Ketolytic and glycolytic enzymatic expression profiles in malignant gliomas: implication for ketogenic diet therapy
1 Department of Neurology and Ophthalmology, Michigan State University, East Lansing, MI, 48824, USA
2 Department of Pathology, Sparrow Hospital, Lansing, MI, 48912, USA
3 Department of Physiology, Michigan State University, East Lansing, MI, 48824, USA
4 Department of Medicine, Michigan State University, East Lansing, MI, 48824, USA
Nutrition & Metabolism 2013, 10:47 doi:10.1186/1743-7075-10-47Published: 5 July 2013
Recent studies in animal models, based on the hypothesis that malignant glioma cells are more dependent on glycolysis for energy generation, have shown promising results using ketogenic diet (KD) therapy as an alternative treatment strategy for malignant glioma, effectively starving glioma cells while providing ketone bodies as an energy source for normal neurons and glial cells. In order to test this treatment strategy in humans, we investigated the relative expression of several key enzymes involved in ketolytic and glycolytic metabolism in human anaplastic glioma (WHO grade III) and glioblastoma (GBM, WHO grade IV).
Immunohistochemistry was performed on formalin fixed paraffin embedded sections from 22 brain biopsies (17 GBM, 3 anaplastic astrocytoma and 2 anaplastic oligoastrocytoma) using antibodies raised against glycolytic and ketolytic enzymes. The glycolytic enzymes included hexokinase-II (HK2) and pyruvate kinase M2 isoform (PKM2). The ketone body metabolic enzymes included: succinyl CoA: 3-oxoacid CoA transferase (OXCT1), 3-hydroxybutyrate dehydrogenase 1 and 2 (BDH1 and BDH2), and acetyl-CoA acetyltransferase 1 (ACAT1). The immunoreactivities were graded using a semi-quantitative scale based on the percentage of positive cells: POS (>20%), LOW (5-20%), and very low (VLOW) (<5%). Focal non-neoplastic “normal” brain tissue within the biopsy specimens served as internal controls.

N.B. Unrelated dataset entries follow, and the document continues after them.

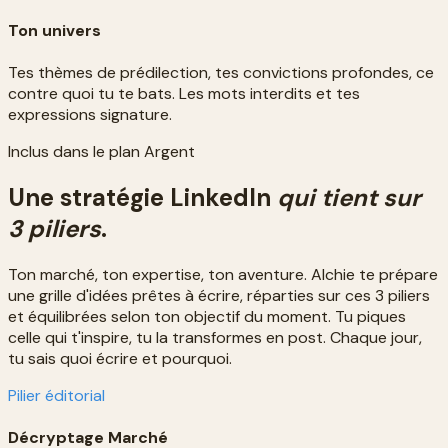
Ton univers
Tes thèmes de prédilection, tes convictions profondes, ce
contre quoi tu te bats. Les mots interdits et tes
expressions signature.
Inclus dans le plan Argent
Une stratégie LinkedIn
qui tient sur
3 piliers
.
Ton marché, ton expertise, ton aventure. Alchie te prépare
une grille d'idées prêtes à écrire, réparties sur ces 3 piliers
et équilibrées selon ton objectif du moment. Tu piques
celle qui t'inspire, tu la transformes en post. Chaque jour,
tu sais quoi écrire et pourquoi.
Pilier éditorial
Décryptage Marché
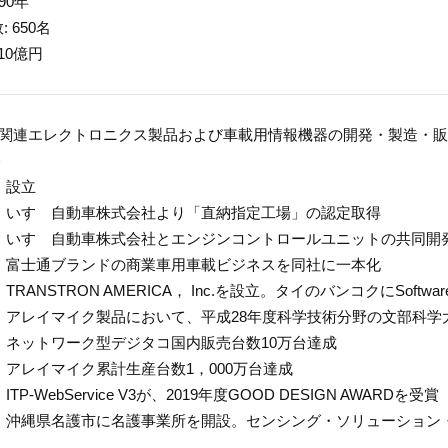
990年
 650名
10億円
車関連エレクトロニクス製品および車載用情報機器の開発・製造・
＞
年 設立
1年 いすゞ自動車株式会社より「直納指定工場」の認定取得
8年 いすゞ自動車株式会社とエンジンコントロールユニットの共同開
2年 富士通ブランドの商業車用車載ビジネスを同社に一本化
 TRANSTRON AMERICA， Inc.を設立。タイのバンコクにSoftware D
6年 アレイマイク製品において、平成28年度科学技術分野の文部科
年 ネットワーク型デジタコ国内販売台数10万台達成
年 アレイマイク累計生産台数1，000万台達成
 ITP-WebService V3が、2019年度GOOD DESIGN AWARDを受賞
2年 沖縄県名護市に名護事業所を開設。センシング・ソリューション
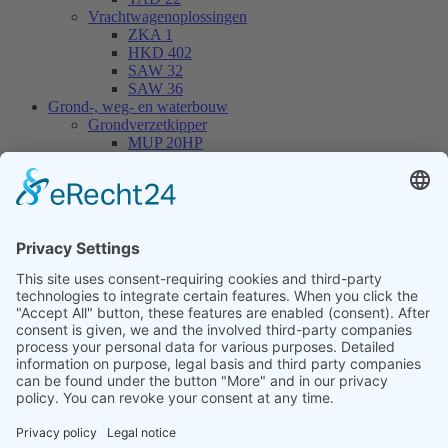
Vrachtwagenoplossingen
ZKA 1
HKD 402
SAW 32
SAW 36
Grond-, weg- en waterbouw
Grondverzetkipper
MUP 20HP
MUP 30HP
MUP 20SP
MUP 30SP
Haakarmcarriërs
THL 14
THL 20
THL 30
Containers
CONT 13
Voorraadmachines
Verhuur
Service / Werkplaats
Bedrijf
Online-Shop
Dealer Login
Nieuws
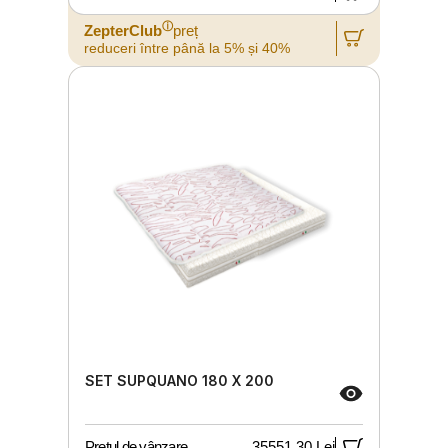
ⓘ
ZepterClub
preț
reduceri între până la 5% și 40%
SET SUPQUANO 180 X 200
Prețul de vânzare
35551,30 Lei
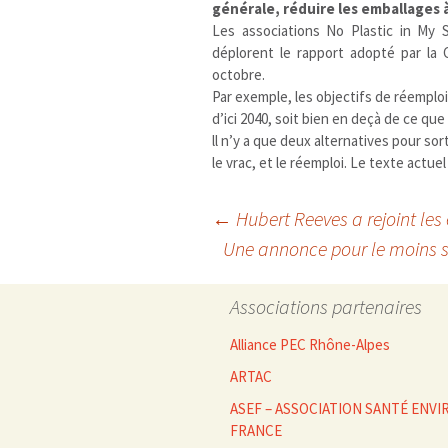
générale, réduire les emballages à
Les associations No Plastic in My
déplorent le rapport adopté par l
octobre.
Par exemple, les objectifs de réempl
d’ici 2040, soit bien en deçà de ce que
ll n’y a que deux alternatives pour sor
le vrac, et le réemploi. Le texte actue
Navigation
←
Hubert Reeves a rejoint les 
Une annonce pour le moins s
des
Associations partenaires
articles
Alliance PEC Rhône-Alpes
ARTAC
ASEF – ASSOCIATION SANTÉ EN
FRANCE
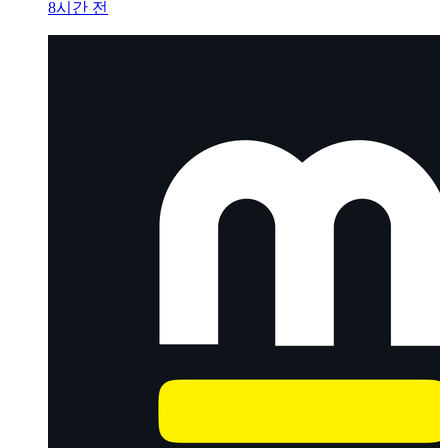
8시간 전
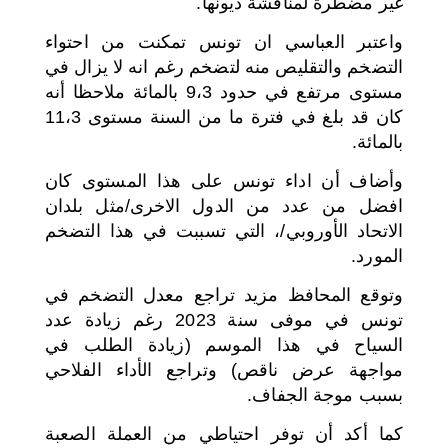
غير مضطرة لمناقشة ديونها.
واعتبر العباسي ان تونس تمكنت من احتواء
التضخم والتقليص منه لتضخم رغم انه لا يزال في
مستوى مرتفع في حدود 9،3 بالمائة ملاحظا أنه
كان قد بلغ في فترة ما من السنة مستوى 11،3
بالمائة.
وأضاف أن اداء تونس على هذا المستوى كان
افضل من عدد من الدول الاخرى/مثل بلدان
الاتحاد الأوروبي/، التي تسببت في هذا التضخم
المورد.
وتوقع المحافظ مزيد تراجع معدل التضخم في
تونس في موفى سنة 2023 رغم زيادة عدد
السياح في هذا الموسم (زيادة الطلب في
مواجهة عرض ناقص) وتراجع الأداء الفلاحي
بسبب موجة الجفاف.
كما أكد أن توفر احتياطي من العملة الصعبة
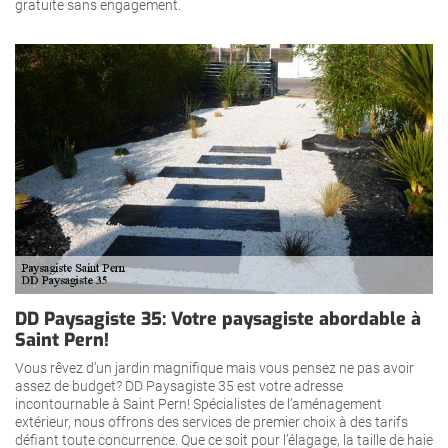
gratuite sans engagement.
DD Paysagiste 35: Votre paysagiste abordable à
Saint Pern!
Vous rêvez d’un jardin magnifique mais vous pensez ne pas avoir
assez de budget? DD Paysagiste 35 est votre adresse
incontournable à Saint Pern! Spécialistes de l’aménagement
extérieur, nous offrons des services de premier choix à des tarifs
défiant toute concurrence. Que ce soit pour l’élagage, la taille de haie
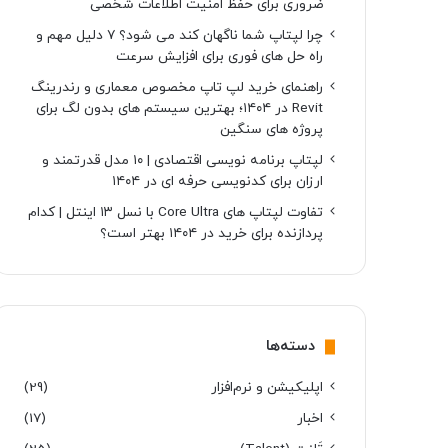
ضروری برای حفظ امنیت اطلاعات شخصی
چرا لپتاپ شما ناگهان کند می شود؟ ۷ دلیل مهم و
راه حل های فوری برای افزایش سرعت
راهنمای خرید لپ تاپ مخصوص معماری و رندرینگ
Revit در ۱۴۰۴؛ بهترین سیستم های بدون لگ برای
پروژه های سنگین
لپتاپ برنامه نویسی اقتصادی | ۱۰ مدل قدرتمند و
ارزان برای کدنویسی حرفه ای در ۱۴۰۴
تفاوت لپتاپ های Core Ultra با نسل ۱۳ اینتل | کدام
پردازنده برای خرید در ۱۴۰۴ بهتر است؟
دسته‌ها
اپلیکیشن و نرم‌افزار
(29)
اخبار
(17)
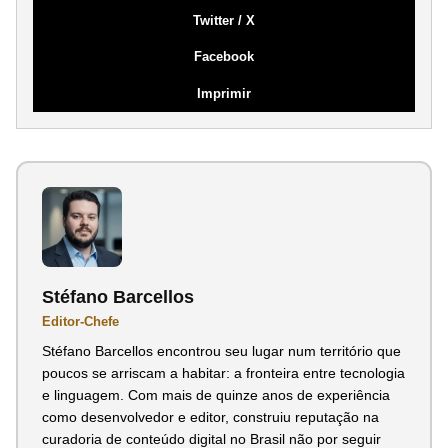
Twitter / X
Facebook
Imprimir
Stéfano Barcellos
Editor-Chefe
Stéfano Barcellos encontrou seu lugar num território que
poucos se arriscam a habitar: a fronteira entre tecnologia
e linguagem. Com mais de quinze anos de experiência
como desenvolvedor e editor, construiu reputação na
curadoria de conteúdo digital no Brasil não por seguir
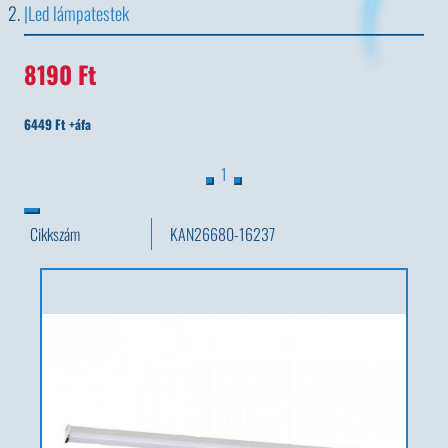
Led lámpatestek
8190 Ft
6449 Ft +áfa
1
Cikkszám
KAN26680-16237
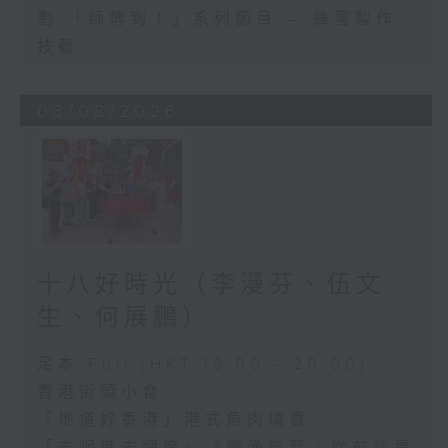
劃 「師傅到！」系列節目 — 蜂蜜製作
技藝
03/08/2026
十八好時光（李漫芬、伍文
生、何展鵬）
足本 Full (HKT 19:00 - 20:00)
香港街頭小食
「地道好香港」港式魚肉燒賣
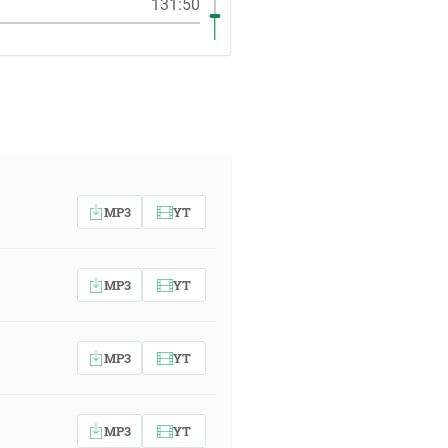
131:50
MP3
YT
MP3
YT
MP3
YT
MP3
YT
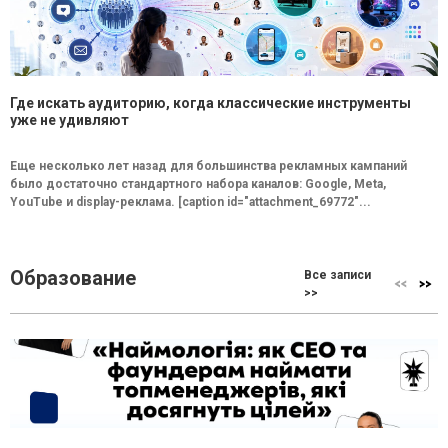
Где искать аудиторию, когда классические инструменты
уже не удивляют
Еще несколько лет назад для большинства рекламных кампаний
было достаточно стандартного набора каналов: Google, Meta,
YouTube и display-реклама. [caption id="attachment_69772"...
Образование
Все записи
>>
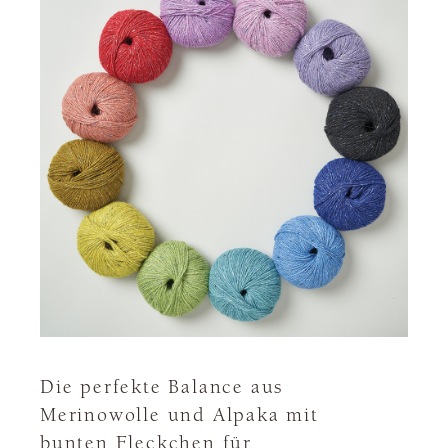
Die perfekte Balance aus
Merinowolle und Alpaka mit
bunten Fleckchen für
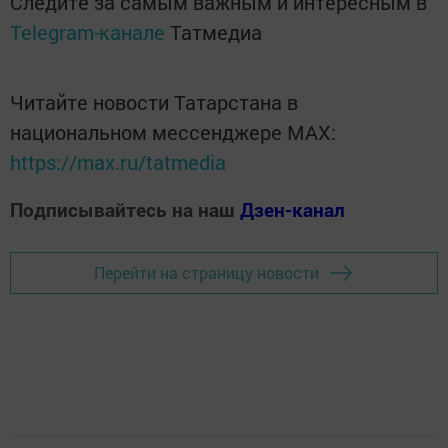
Следите за самым важным и интересным в
Telegram-канале
Татмедиа
Читайте новости Татарстана в
национальном мессенджере MАХ:
https://max.ru/tatmedia
Подписывайтесь на наш
Дзен-канал
Перейти на страницу новости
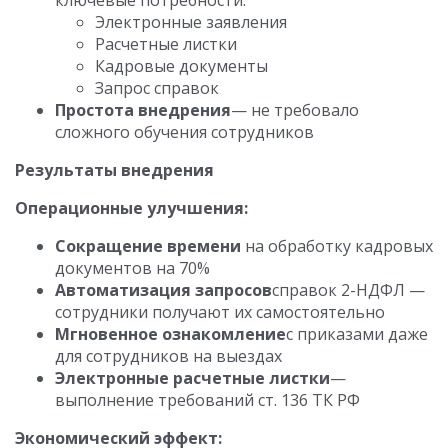
ключевые потребности:
Электронные заявления
Расчетные листки
Кадровые документы
Запрос справок
Простота внедрения
— не требовало
сложного обучения сотрудников
Результаты внедрения
Операционные улучшения:
Сокращение времени
на обработку кадровых
документов на 70%
Автоматизация запросов
справок 2-НДФЛ —
сотрудники получают их самостоятельно
Мгновенное ознакомление
с приказами даже
для сотрудников на выездах
Электронные расчетные листки
—
выполнение требований ст. 136 ТК РФ
Экономический эффект:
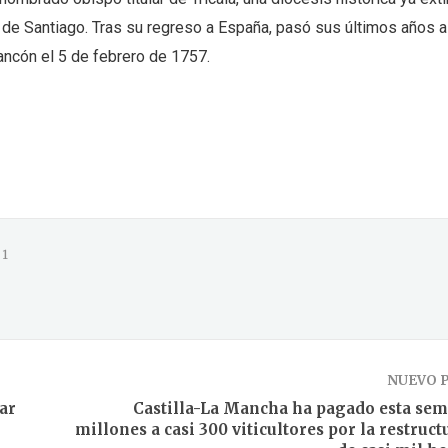
de Santiago. Tras su regreso a España, pasó sus últimos años a
rancón el 5 de febrero de 1757.
1
NUEVO 
ar
Castilla-La Mancha ha pagado esta sem
millones a casi 300 viticultores por la restruc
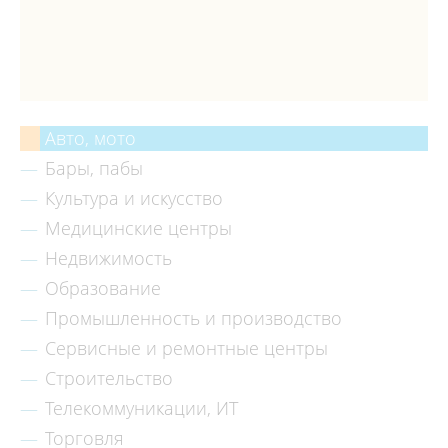
Авто, мото
Бары, пабы
Культура и искусство
Медицинские центры
Недвижимость
Образование
Промышленность и производство
Сервисные и ремонтные центры
Строительство
Телекоммуникации, ИТ
Торговля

The rate limiting mitochondrial ketolytic enzymes (OXCT1 and BDH1) were either LOW or VLOW, concordantly in 14 of the 17 GBMs and in 1 of 5 anaplastic gliomas, whereas at least one of the glycolytic enzymes was POS in 13 of these 17 GBMs and all 5 anaplastic gliomas. Cytosolic BDH2 and mitochondrial ACTAT1 were, surprisingly, POS in most of these tumors.
Our results showing that malignant gliomas have differential expression of ketolytic and glycolytic enzymes are consistent with previous studies that have shown that these are genetically heterogeneous tumors. It seems reasonable to hypothesize that patients with low or very low expression of key ketolytic enzymes in their malignant gliomas may respond better to the KD therapy than those patients with positive expression of these enzymes. Further studies in animal models and/or a large-scale clinical trial would be needed to test this hypothesis.